Page-level text extractions:
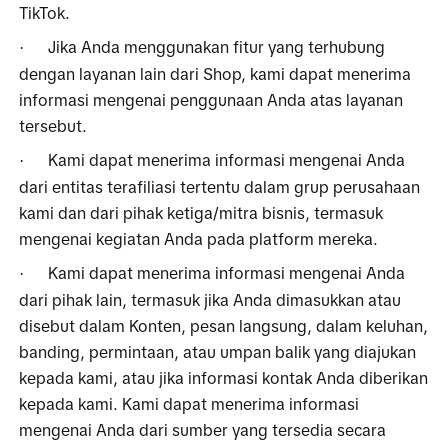
TikTok. 
Jika Anda menggunakan fitur yang terhubung 
·
dengan layanan lain dari Shop, kami dapat menerima 
informasi mengenai penggunaan Anda atas layanan 
tersebut.
Kami dapat menerima informasi mengenai Anda 
·
dari entitas terafiliasi tertentu dalam grup perusahaan 
kami dan dari pihak ketiga/mitra bisnis, termasuk 
mengenai kegiatan Anda pada platform mereka. 
Kami dapat menerima informasi mengenai Anda 
·
dari pihak lain, termasuk jika Anda dimasukkan atau 
disebut dalam Konten, pesan langsung, dalam keluhan, 
banding, permintaan, atau umpan balik yang diajukan 
kepada kami, atau jika informasi kontak Anda diberikan 
kepada kami. Kami dapat menerima informasi 
mengenai Anda dari sumber yang tersedia secara 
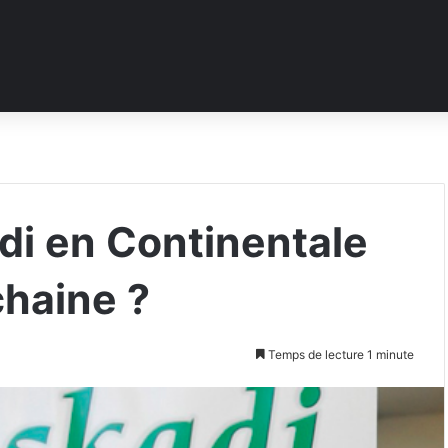
di en Continentale
chaine ?
Temps de lecture 1 minute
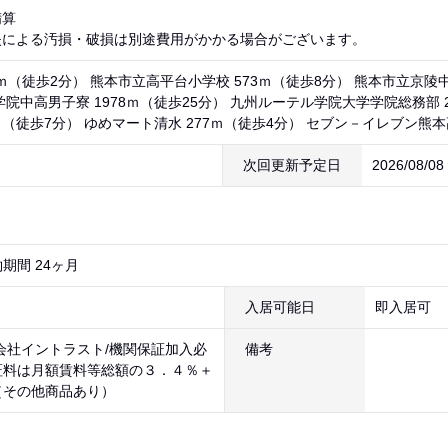
精算
失による汚損・破損は別途費用がかかる場合がございます。
ｍ（徒歩2分） 熊本市立高平台小学校 573ｍ（徒歩8分） 熊本市立京陵中
学院中高男子寮 1978ｍ（徒歩25分） 九州ルーテル学院大学学院総務部 
ｍ（徒歩7分） ゆめマート清水 277ｍ（徒歩4分） セブン－イレブン熊本
次回更新予定日
2026/08/0
期間 24ヶ月
入居可能日
即入居可
会社イントラスト/機関保証加入必
備考
証料は月額賃料等総額の３．４％＋
（その他商品あり）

● Exercise directions:
Restate the data above exactly, stripping out each image.

● Response to the task:
TikTok. 
Jika Anda menggunakan fitur yang terhubung 
·
dengan layanan lain dari Shop, kami dapat menerima 
informasi mengenai penggunaan Anda atas layanan 
tersebut.
Kami dapat menerima informasi mengenai Anda 
·
dari entitas terafiliasi tertentu dalam grup perusahaan 
kami dan dari pihak ketiga/mitra bisnis, termasuk 
mengenai kegiatan Anda pada platform mereka. 
Kami dapat menerima informasi mengenai Anda 
·
dari pihak lain, termasuk jika Anda dimasukkan atau 
disebut dalam Konten, pesan langsung, dalam keluhan, 
banding, permintaan, atau umpan balik yang diajukan 
kepada kami, atau jika informasi kontak Anda diberikan 
kepada kami. Kami dapat menerima informasi 
mengenai Anda dari sumber yang tersedia secara 
di en Continentale
chaine ?
Temps de lecture 1 minute
精算
失による汚損・破損は別途費用がかかる場合がございます。
ｍ（徒歩2分） 熊本市立高平台小学校 573ｍ（徒歩8分） 熊本市立京陵中
学院中高男子寮 1978ｍ（徒歩25分） 九州ルーテル学院大学学院総務部 
ｍ（徒歩7分） ゆめマート清水 277ｍ（徒歩4分） セブン－イレブン熊本
次回更新予定日
2026/08/0
期間 24ヶ月
入居可能日
即入居可
会社イントラスト/機関保証加入必
備考
証料は月額賃料等総額の３．４％＋
（その他商品あり）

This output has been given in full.